** Instrução de trabalho 1 **
Apresente como lista numerada, sem as linhas em branco, o trecho dos registros que vai do início até a linha que contém "wordt spoedig geopend. Houd onze", incluindo as duas pontas.

** Bloco de texto **
*-*-*

“De frio e fome/ cobertos apenas pela chuva/ eles morrem às dezenas,/ vindos do país do nada/ para o nada caminhando” – escreve Joaquim Branco na abertura de seu poema “Refugiados”, que dá título a esse novo e belo livro do poeta cataguasense. Não foi à toa que Platão expulsou os poetas da República, deixou-os fora do Banquete. Quando conscientes, poetas são perigosos. Poetas apontam o caos do cotidiano. Poetas são refugiados do sistema. Poetas são refugiados até mesmo da literatura.
E
refugiados podem um dia insurgir, recusar, rebelar-se contra as injustiças: “Caminham em paralelas/ para o
infinito ou para a morte/
sobre os trilhos que os libertem/ da difícil batalha contra a sorte". Exatamente como
fazem os poetas da recusa, antenados com o mundo à sua volta. Não só com poemas
participantes, de protesto, como com aqueles outros, os poemas visionários,
antecipadores, que vão de encontro à arte tradicional. Nada mais são que também
refugiados esses poetas que fabricam seus poemas de recusa.

*-*-*

** Instrução de trabalho 2 **
No texto sobre o livro de Joaquim Branco, qual é o título do poema que dá nome ao livro?

*-*-*

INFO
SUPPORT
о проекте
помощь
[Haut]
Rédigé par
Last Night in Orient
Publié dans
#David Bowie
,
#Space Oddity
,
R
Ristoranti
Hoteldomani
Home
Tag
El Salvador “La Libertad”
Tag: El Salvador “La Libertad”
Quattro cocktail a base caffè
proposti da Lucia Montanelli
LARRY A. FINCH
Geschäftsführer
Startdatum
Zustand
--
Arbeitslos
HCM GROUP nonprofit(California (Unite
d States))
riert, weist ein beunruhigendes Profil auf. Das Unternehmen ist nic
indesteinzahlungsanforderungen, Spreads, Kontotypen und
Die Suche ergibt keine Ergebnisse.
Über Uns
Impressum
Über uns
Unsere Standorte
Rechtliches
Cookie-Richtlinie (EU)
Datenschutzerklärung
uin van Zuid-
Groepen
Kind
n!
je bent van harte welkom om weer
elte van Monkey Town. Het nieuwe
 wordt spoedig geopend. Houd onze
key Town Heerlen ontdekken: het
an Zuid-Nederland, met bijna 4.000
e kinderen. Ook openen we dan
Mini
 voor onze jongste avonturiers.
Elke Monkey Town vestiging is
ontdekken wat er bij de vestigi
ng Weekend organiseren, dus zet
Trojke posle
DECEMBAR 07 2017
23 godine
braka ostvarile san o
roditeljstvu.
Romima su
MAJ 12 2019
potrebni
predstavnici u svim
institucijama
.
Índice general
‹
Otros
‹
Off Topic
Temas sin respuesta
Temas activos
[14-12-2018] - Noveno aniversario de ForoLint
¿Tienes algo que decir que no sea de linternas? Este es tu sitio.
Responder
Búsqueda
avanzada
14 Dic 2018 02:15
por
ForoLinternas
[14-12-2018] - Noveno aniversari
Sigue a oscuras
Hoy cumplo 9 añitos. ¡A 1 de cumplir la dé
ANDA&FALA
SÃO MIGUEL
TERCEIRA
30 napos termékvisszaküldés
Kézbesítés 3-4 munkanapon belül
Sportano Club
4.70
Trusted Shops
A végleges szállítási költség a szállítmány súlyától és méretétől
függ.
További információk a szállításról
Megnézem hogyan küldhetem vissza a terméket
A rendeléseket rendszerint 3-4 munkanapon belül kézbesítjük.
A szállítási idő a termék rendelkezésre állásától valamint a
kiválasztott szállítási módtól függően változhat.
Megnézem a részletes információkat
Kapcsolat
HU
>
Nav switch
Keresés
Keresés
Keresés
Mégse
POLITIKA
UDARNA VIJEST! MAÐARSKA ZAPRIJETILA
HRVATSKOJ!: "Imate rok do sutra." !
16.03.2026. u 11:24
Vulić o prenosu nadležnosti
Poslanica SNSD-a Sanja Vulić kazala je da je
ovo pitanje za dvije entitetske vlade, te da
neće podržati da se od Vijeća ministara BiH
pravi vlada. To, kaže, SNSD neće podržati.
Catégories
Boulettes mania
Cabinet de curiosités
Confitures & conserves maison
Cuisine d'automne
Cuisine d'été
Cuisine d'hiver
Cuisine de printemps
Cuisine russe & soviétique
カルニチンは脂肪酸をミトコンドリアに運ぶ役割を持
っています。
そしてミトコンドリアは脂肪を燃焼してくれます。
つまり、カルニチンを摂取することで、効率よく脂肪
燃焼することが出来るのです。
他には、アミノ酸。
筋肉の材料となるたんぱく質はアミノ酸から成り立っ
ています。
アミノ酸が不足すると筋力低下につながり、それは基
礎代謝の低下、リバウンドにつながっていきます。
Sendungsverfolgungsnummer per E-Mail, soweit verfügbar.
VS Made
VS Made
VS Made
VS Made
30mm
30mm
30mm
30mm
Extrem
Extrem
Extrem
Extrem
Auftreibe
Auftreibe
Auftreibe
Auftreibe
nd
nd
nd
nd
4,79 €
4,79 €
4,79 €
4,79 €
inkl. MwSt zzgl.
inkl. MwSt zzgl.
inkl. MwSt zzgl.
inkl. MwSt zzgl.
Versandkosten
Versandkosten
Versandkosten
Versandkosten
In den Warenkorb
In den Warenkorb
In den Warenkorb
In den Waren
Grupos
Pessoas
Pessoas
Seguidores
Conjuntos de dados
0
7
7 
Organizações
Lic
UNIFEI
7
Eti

*-*-*

** Solução 1 **
1. INFO
2. SUPPORT
3. о проекте
4. помощь
5. [Haut]
6. Rédigé par
7. Last Night in Orient
8. Publié dans
9. #David Bowie
10. ,
11. #Space Oddity
12. ,
13. R
14. Ristoranti
15. Hoteldomani
16. Home
17. Tag
18. El Salvador “La Libertad”
19. Tag: El Salvador “La Libertad”
20. Quattro cocktail a base caffè
21. proposti da Lucia Montanelli
22. LARRY A. FINCH
23. Geschäftsführer
24. Startdatum
25. Zustand
26. --
27. Arbeitslos
28. HCM GROUP nonprofit(California (Unite
29. d States))
30. riert, weist ein beunruhigendes Profil auf. Das Unternehmen ist nic
31. indesteinzahlungsanforderungen, Spreads, Kontotypen und
32. Die Suche ergibt keine Ergebnisse.
33. Über Uns
34. Impressum
35. Über uns
36. Unsere Standorte
37. Rechtliches
38. Cookie-Richtlinie (EU)
39. Datenschutzerklärung
40. uin van Zuid-
41. Groepen
42. Kind
43. n!
44. je bent van harte welkom om weer
45. elte van Monkey Town. Het nieuwe
46.  wordt spoedig geopend. Houd onze

** Solução 2 **
"Refugiados".